As the snow melts with the rising temperatures, there's concern about flooding and crews are dealing all weekend with a large number of potholes.
Although a little bit ahead of the traditional pothole season in Chicago, monster potholes have been popping up all over. The rapid freeze-thaw cycle that started Friday night has also put some riverfront communities on alert.
Ice buildup is not a common reason for rising river levels, but Saturday morning in west suburban Riverside, the Des Plaines River rose over a foot in less than an hour. The increase prompted the National Weather Service to issue a flood warning, but for now the village has remained dry, for the most part.
"It's a slice of heaven as far as I'm concerned, except for the flooding," said Riverside resident Christopher Legan.
Legan's home sits on a tiny dead end street in Riverside that always floods. Last year they had to undertake a six month rebuild after the devastating April floods. Saturday night his house is still dry, barely.
"It's moving up to the garage area, but that's doable for us," he said. "The crest is supposed to be only another half a food so it's not going to hit the house probably."
The rapid freeze-thaw cycle is also responsible for the sudden pothole explosion that is taking place across the region.

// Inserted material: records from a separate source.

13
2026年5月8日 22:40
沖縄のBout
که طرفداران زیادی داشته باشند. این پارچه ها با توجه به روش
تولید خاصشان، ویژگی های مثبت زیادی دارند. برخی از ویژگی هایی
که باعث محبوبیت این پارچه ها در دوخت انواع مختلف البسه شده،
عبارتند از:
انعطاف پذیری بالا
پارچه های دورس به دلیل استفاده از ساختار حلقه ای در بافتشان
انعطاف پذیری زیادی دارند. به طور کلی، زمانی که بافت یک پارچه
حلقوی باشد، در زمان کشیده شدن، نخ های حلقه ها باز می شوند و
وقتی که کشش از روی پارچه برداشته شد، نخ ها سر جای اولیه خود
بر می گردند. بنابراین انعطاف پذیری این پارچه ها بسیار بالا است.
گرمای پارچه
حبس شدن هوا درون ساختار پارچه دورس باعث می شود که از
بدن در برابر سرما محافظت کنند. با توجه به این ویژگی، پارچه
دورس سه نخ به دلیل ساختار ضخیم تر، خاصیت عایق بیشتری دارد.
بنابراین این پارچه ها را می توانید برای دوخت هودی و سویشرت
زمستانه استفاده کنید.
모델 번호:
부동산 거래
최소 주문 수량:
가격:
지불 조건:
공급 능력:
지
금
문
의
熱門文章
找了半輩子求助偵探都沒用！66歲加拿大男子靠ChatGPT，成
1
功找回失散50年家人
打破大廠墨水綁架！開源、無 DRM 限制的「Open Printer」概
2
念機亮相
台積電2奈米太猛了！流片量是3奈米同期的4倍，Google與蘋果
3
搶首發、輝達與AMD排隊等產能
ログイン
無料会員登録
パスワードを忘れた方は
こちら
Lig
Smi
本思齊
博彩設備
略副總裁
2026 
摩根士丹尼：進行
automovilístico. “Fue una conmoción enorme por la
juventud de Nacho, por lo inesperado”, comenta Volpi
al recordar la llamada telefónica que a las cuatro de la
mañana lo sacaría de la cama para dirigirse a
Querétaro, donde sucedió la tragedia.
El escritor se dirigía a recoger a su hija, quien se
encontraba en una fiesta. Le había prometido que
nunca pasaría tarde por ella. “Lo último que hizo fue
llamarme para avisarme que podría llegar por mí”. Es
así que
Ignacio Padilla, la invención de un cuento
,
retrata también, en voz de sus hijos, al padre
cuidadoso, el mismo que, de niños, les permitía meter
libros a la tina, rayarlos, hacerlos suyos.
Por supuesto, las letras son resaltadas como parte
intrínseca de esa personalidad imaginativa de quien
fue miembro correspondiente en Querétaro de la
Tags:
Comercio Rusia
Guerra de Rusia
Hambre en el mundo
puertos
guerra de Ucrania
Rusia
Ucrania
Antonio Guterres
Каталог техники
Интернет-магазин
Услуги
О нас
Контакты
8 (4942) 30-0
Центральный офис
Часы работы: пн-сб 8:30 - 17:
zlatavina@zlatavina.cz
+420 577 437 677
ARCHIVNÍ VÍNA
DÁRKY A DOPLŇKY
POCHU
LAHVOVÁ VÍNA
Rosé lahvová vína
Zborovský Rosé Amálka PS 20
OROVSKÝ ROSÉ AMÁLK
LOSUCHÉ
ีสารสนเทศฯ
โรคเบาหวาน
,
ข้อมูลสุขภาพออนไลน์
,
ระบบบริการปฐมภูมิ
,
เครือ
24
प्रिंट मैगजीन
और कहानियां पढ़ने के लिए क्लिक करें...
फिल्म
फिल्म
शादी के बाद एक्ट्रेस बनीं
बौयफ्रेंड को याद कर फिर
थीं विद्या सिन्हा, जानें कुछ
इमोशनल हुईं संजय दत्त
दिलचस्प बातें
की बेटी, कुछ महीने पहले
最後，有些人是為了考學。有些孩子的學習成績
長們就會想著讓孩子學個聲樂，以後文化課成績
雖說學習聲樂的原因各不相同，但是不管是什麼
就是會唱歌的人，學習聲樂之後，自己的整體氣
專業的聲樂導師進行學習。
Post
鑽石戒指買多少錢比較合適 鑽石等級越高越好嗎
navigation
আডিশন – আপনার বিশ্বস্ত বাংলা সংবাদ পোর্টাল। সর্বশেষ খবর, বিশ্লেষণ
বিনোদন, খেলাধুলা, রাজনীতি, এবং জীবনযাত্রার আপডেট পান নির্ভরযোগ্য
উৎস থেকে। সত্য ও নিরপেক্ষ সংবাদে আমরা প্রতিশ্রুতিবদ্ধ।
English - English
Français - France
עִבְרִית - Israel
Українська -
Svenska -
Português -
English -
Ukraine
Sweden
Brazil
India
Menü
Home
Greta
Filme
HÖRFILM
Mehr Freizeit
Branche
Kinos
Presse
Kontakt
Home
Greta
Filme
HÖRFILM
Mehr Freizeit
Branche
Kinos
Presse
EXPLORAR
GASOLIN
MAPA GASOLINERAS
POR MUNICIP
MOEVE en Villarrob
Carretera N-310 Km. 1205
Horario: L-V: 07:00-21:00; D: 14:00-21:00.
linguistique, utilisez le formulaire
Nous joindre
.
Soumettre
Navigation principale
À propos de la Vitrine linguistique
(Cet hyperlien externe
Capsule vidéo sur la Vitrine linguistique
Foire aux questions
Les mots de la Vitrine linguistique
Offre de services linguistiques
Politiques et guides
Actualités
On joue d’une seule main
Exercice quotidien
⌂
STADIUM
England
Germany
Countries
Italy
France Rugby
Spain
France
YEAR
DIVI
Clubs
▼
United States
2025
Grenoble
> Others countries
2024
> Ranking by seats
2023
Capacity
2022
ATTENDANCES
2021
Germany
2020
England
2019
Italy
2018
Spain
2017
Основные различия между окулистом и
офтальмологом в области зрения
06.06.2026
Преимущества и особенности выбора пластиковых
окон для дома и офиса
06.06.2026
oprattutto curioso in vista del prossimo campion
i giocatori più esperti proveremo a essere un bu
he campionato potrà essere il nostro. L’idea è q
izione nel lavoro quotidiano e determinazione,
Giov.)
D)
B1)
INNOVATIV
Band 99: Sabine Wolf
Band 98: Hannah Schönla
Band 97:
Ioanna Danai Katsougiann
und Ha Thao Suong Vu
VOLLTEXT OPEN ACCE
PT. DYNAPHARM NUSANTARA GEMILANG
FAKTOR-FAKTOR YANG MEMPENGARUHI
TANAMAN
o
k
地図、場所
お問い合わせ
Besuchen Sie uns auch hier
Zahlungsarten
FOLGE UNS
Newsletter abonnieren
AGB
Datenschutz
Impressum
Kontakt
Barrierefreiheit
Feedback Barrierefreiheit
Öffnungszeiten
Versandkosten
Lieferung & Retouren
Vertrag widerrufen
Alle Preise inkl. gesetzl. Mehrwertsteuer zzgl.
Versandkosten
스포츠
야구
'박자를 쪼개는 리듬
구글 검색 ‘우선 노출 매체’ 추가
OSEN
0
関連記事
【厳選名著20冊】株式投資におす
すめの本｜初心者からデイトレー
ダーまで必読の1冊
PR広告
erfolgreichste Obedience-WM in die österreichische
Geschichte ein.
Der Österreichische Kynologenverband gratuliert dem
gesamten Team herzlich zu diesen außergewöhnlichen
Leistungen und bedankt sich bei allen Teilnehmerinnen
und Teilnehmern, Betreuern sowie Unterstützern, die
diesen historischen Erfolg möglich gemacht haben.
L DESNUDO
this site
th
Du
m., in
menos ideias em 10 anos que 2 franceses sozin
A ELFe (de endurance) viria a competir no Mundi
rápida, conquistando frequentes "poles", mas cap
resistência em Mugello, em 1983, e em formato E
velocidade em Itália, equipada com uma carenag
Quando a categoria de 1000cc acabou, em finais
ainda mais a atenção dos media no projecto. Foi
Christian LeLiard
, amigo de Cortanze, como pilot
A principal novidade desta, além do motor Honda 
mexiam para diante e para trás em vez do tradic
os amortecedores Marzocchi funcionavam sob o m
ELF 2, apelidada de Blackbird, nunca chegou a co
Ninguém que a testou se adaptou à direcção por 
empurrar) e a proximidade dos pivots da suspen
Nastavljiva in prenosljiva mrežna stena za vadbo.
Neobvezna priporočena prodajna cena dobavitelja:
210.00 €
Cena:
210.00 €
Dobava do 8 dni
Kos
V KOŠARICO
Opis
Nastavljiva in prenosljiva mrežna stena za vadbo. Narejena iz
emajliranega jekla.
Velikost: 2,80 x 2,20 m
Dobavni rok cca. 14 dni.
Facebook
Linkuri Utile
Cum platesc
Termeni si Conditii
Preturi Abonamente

In northwest Indiana, Cline Avenue is closed indefinitely because Indiana's highway department says the excessive number of potholes on the road is causing safety issues for drivers. The department has gotten a record number of calls for service due to flat tires and vehicle damage.
"I was going northbound on Cline Avenue and I ended up hitting a pothole and not even a minute after I hit there was like a chain reaction," said motorist Baldemar Montemayor. "There were six other cars that hit and we ended up calling the police."
In fact, local mechanics say business is up significantly. Just since Friday night, people have been coming in with all sorts of damage as a result of hitting a pothole.
"We're seeing bent rims and blown out tires. We've seen a lot of that (Saturday)," said mechanic Alfredo Menchaca.
Meanwhile, on 35th Street near U.S. Cellular Field Mayor Rahm Emanuel was out thanking local pothole repair crews, who are now going nonstop.
"They've done 18,000 since Thursday and will be out here seven days a week, weather permitting," Emanuel said.
For those wishing to report a pothole within Chicago, you can call 311, or report it online at 311request.cityofchicago.org.